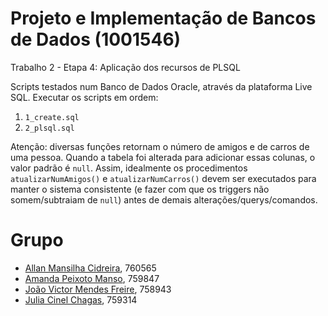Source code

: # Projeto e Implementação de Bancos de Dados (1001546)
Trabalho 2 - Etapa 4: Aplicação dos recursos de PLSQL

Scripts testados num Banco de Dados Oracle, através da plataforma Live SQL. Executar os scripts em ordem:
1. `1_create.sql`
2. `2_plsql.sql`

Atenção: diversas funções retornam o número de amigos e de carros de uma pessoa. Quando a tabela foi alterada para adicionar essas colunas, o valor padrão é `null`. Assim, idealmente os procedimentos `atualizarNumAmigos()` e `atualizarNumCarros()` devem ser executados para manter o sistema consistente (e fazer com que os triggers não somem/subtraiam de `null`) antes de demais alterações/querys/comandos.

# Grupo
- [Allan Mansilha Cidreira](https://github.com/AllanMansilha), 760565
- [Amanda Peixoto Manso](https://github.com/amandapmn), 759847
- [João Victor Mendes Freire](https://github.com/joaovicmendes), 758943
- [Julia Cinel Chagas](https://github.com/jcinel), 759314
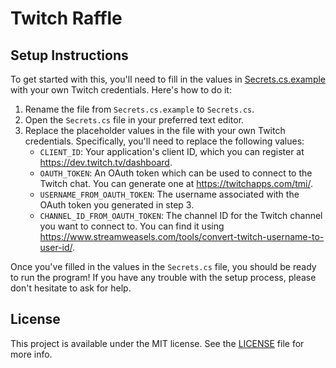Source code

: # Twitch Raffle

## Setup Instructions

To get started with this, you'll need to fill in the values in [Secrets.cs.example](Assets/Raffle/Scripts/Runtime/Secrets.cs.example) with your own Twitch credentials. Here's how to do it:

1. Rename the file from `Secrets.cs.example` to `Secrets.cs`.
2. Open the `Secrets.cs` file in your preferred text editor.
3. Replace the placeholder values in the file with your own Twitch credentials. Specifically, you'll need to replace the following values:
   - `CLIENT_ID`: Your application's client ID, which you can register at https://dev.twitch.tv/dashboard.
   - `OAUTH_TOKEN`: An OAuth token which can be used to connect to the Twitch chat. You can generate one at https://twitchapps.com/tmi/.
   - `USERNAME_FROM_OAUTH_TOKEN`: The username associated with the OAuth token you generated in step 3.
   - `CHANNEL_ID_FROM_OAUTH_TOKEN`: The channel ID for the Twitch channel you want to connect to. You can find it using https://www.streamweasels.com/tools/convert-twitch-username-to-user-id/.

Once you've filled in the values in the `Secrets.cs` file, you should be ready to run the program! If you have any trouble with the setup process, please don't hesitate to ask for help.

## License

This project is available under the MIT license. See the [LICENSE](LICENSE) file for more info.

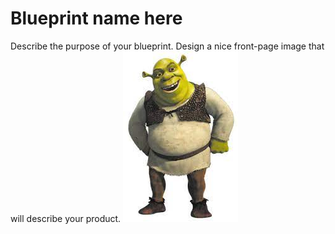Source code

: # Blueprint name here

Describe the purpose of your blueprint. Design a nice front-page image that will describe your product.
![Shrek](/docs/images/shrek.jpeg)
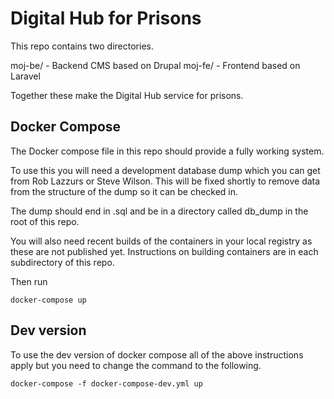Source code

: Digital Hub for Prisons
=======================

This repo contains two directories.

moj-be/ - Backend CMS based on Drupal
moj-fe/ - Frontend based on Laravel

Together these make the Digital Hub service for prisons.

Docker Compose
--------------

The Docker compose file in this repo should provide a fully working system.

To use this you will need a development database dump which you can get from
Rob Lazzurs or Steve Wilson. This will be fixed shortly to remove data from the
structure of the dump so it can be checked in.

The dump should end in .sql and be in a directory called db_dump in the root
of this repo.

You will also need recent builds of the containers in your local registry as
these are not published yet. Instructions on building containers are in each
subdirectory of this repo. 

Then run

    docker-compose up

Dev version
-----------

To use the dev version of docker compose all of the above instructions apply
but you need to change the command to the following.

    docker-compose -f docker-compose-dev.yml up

= = = = =

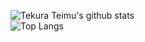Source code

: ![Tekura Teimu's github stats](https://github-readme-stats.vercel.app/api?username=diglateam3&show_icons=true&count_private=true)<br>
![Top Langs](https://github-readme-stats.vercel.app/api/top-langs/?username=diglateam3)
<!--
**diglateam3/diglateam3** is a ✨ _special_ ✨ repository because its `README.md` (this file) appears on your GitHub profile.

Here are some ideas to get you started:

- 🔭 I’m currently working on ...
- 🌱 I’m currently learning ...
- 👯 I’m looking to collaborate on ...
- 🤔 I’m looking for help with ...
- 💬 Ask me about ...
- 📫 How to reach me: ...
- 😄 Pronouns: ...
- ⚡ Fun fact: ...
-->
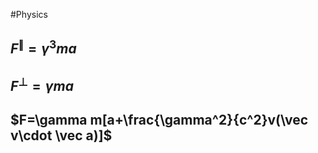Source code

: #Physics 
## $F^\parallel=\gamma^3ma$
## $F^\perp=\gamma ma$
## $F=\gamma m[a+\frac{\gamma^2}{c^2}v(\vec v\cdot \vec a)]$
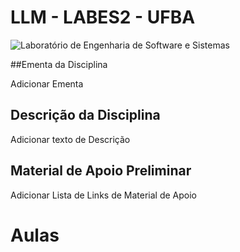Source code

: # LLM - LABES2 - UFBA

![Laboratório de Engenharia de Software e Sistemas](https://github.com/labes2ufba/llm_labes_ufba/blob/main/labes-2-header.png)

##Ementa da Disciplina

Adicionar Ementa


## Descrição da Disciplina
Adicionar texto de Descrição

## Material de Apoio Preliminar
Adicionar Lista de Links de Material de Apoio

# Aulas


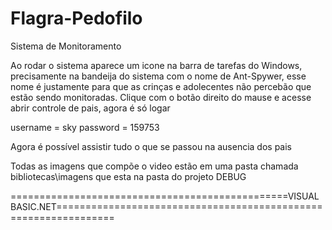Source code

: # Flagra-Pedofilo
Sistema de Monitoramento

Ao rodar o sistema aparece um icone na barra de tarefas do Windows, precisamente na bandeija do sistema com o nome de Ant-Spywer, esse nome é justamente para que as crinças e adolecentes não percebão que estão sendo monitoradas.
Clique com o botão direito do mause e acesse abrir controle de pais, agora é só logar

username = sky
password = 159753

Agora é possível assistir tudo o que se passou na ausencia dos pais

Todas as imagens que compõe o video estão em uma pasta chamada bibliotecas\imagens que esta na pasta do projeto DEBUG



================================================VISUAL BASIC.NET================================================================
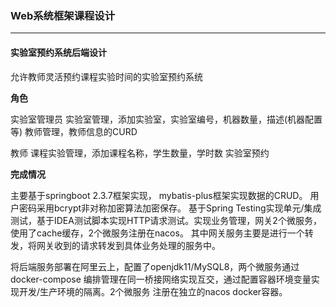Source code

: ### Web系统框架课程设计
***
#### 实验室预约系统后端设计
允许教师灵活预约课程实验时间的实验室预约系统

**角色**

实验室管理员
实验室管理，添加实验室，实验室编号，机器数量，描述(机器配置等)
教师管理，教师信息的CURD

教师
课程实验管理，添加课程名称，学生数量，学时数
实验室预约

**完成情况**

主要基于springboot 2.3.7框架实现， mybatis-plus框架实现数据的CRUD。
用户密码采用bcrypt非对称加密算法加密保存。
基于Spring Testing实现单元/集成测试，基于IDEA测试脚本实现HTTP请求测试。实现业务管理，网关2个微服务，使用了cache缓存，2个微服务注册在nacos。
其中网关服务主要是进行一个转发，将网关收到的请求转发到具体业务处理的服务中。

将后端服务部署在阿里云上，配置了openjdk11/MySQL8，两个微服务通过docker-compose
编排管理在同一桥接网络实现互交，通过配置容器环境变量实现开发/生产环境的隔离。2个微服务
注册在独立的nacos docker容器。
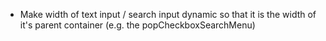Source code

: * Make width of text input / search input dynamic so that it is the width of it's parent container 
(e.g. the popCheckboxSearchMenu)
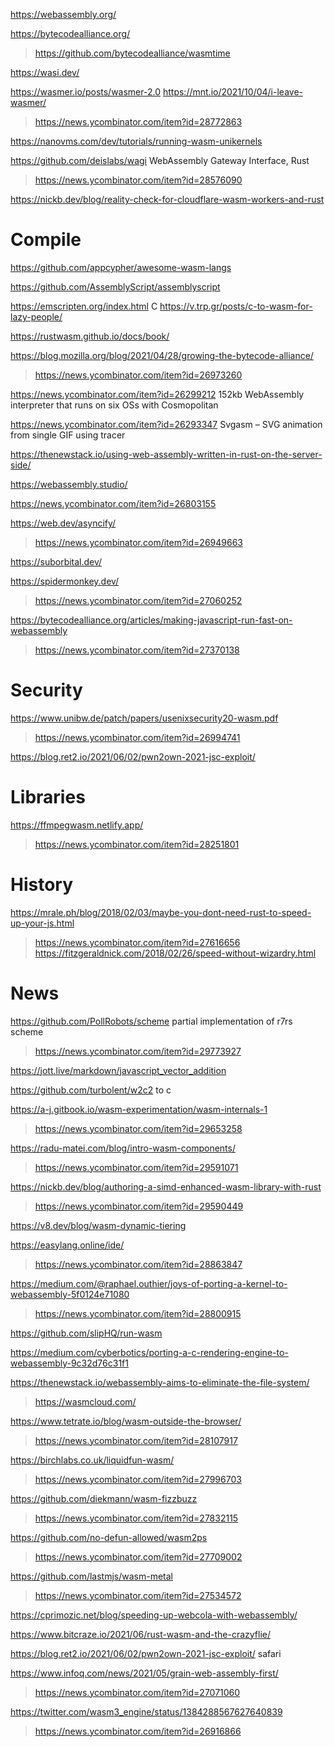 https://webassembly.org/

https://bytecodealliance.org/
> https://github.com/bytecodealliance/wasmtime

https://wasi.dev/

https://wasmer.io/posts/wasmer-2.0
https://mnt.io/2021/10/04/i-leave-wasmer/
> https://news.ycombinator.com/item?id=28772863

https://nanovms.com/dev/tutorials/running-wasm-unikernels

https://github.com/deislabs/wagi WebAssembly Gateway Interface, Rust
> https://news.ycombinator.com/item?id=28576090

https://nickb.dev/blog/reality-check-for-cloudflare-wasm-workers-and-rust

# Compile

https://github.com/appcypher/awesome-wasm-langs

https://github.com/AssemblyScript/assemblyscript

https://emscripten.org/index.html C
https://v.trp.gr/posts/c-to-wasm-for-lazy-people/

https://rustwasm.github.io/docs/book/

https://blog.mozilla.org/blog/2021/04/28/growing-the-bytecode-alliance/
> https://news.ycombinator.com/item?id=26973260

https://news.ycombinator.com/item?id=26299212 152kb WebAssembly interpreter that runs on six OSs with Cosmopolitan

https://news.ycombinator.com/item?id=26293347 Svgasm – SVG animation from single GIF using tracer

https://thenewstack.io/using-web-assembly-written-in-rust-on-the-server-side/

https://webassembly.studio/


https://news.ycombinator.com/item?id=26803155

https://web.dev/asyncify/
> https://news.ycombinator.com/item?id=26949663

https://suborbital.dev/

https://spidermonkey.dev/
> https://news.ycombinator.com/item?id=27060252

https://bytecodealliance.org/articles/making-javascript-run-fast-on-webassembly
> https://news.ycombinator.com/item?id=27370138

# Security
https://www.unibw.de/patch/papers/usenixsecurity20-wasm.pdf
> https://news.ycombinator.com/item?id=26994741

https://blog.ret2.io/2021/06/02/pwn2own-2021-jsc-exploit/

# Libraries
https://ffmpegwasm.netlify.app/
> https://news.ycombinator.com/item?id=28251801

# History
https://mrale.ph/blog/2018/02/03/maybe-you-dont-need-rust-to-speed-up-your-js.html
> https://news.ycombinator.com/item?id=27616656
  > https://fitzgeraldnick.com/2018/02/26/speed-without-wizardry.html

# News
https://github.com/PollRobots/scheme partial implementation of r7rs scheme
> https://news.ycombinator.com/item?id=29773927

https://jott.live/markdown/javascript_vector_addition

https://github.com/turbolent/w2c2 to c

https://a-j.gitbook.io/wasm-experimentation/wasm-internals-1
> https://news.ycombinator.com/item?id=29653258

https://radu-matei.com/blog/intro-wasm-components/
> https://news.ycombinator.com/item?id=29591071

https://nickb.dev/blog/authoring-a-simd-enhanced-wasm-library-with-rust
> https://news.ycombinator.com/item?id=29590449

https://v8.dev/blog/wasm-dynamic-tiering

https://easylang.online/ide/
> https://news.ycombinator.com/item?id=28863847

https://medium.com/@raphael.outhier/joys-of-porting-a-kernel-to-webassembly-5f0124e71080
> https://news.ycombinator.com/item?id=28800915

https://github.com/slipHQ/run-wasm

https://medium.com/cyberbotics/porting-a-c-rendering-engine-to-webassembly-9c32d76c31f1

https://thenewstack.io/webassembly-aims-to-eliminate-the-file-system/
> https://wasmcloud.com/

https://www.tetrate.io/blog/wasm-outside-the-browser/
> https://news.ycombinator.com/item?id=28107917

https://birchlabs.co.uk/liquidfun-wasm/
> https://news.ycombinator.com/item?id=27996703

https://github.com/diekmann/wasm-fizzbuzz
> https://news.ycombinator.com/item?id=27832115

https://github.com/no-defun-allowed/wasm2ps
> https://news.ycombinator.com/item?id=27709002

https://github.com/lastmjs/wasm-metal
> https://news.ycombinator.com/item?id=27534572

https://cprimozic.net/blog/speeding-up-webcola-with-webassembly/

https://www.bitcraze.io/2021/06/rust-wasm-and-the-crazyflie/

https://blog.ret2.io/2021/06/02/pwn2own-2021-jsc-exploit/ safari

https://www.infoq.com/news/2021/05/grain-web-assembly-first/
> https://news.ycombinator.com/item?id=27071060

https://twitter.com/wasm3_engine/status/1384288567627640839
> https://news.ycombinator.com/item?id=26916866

= = = = =

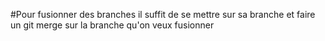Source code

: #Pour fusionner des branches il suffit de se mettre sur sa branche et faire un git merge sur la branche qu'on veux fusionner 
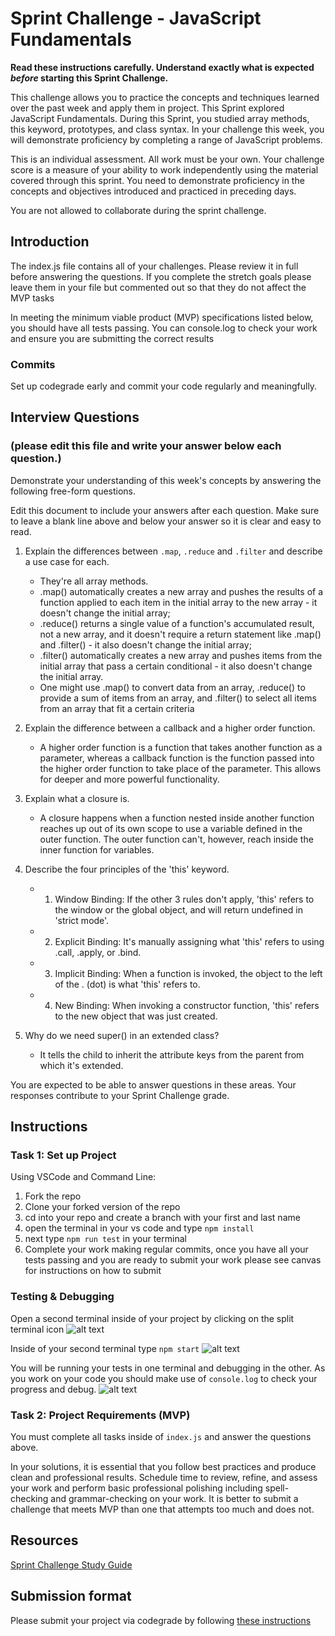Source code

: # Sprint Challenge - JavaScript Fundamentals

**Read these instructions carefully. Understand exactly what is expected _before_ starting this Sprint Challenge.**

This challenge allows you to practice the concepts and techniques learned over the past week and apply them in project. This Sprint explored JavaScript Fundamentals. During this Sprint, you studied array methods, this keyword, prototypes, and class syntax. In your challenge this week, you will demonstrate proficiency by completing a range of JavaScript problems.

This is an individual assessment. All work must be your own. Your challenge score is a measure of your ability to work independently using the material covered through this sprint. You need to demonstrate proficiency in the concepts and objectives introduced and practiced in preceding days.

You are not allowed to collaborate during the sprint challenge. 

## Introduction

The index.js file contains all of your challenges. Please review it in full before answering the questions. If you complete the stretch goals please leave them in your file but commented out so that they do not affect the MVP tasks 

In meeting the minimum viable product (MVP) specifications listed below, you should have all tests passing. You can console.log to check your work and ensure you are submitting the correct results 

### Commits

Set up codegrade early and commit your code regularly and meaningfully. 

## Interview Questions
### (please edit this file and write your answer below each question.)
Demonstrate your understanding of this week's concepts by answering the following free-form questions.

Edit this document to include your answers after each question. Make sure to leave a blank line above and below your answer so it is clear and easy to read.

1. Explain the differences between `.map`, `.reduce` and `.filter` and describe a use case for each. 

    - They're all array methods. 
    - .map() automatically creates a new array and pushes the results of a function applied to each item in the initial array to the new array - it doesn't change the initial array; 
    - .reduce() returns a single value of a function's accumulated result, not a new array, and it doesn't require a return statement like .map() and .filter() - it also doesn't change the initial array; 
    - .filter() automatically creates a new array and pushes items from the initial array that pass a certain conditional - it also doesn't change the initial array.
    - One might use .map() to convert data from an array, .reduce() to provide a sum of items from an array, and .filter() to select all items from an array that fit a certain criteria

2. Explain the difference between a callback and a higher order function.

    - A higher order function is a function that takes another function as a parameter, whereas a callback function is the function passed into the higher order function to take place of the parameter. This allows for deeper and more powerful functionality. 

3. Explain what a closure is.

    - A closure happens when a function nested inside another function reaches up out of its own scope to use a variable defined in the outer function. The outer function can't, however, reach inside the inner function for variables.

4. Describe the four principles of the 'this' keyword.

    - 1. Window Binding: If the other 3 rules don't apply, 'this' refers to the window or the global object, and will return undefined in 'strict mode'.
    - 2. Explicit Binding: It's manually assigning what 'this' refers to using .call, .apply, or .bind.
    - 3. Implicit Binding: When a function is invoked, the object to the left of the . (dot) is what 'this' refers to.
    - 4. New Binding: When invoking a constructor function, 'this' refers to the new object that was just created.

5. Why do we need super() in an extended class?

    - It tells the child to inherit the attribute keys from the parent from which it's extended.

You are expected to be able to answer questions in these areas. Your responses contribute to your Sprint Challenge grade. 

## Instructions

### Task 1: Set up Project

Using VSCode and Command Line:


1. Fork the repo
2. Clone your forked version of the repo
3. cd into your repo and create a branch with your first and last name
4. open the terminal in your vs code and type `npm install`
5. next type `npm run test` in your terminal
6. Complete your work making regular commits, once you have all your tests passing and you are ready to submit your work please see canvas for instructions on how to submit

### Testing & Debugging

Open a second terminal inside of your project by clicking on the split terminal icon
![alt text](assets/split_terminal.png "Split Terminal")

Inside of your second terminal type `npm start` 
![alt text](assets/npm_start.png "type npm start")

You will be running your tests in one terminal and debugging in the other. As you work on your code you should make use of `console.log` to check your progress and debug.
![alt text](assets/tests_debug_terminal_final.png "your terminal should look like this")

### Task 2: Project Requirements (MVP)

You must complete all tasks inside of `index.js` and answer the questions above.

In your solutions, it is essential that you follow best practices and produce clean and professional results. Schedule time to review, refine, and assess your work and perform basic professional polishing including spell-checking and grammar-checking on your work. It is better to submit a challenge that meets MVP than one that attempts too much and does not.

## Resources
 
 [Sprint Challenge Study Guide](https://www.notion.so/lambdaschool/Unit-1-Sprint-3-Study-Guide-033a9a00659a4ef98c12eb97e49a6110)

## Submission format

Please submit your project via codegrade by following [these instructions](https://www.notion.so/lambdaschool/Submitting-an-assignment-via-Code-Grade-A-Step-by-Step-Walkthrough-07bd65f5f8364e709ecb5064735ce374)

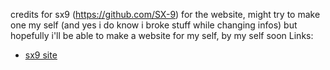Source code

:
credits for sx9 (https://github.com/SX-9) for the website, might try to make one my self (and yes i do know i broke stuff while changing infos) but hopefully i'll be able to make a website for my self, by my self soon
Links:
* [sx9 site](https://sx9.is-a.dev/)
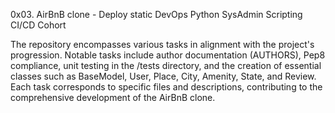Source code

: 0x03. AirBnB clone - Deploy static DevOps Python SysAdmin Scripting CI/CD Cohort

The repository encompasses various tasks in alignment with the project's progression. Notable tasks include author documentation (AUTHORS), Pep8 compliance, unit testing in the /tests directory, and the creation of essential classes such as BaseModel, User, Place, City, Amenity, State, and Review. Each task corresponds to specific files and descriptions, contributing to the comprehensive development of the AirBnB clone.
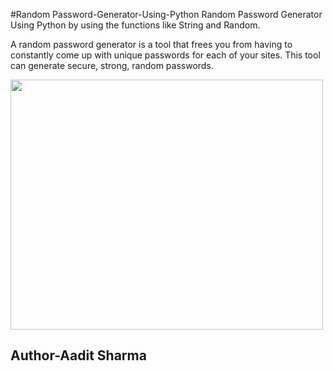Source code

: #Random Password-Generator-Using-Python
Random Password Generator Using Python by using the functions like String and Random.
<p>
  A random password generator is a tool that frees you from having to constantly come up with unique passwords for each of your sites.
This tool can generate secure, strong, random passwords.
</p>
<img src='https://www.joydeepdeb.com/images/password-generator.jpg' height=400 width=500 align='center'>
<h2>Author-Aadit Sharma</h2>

= = = = =

_Instructions to follow_
Can you copy out, word for word, the lines of the records that run from the one containing "this Sprint Challenge.**" through the one containing "Edit this document", including both of those lines?

_Answer for the task_
**Read these instructions carefully. Understand exactly what is expected _before_ starting this Sprint Challenge.**

This challenge allows you to practice the concepts and techniques learned over the past week and apply them in project. This Sprint explored JavaScript Fundamentals. During this Sprint, you studied array methods, this keyword, prototypes, and class syntax. In your challenge this week, you will demonstrate proficiency by completing a range of JavaScript problems.

This is an individual assessment. All work must be your own. Your challenge score is a measure of your ability to work independently using the material covered through this sprint. You need to demonstrate proficiency in the concepts and objectives introduced and practiced in preceding days.

You are not allowed to collaborate during the sprint challenge. 

## Introduction

The index.js file contains all of your challenges. Please review it in full before answering the questions. If you complete the stretch goals please leave them in your file but commented out so that they do not affect the MVP tasks 

In meeting the minimum viable product (MVP) specifications listed below, you should have all tests passing. You can console.log to check your work and ensure you are submitting the correct results 

### Commits

Set up codegrade early and commit your code regularly and meaningfully. 

## Interview Questions
### (please edit this file and write your answer below each question.)
Demonstrate your understanding of this week's concepts by answering the following free-form questions.

Edit this document to include your answers after each question. Make sure to leave a blank line above and below your answer so it is clear and easy to read.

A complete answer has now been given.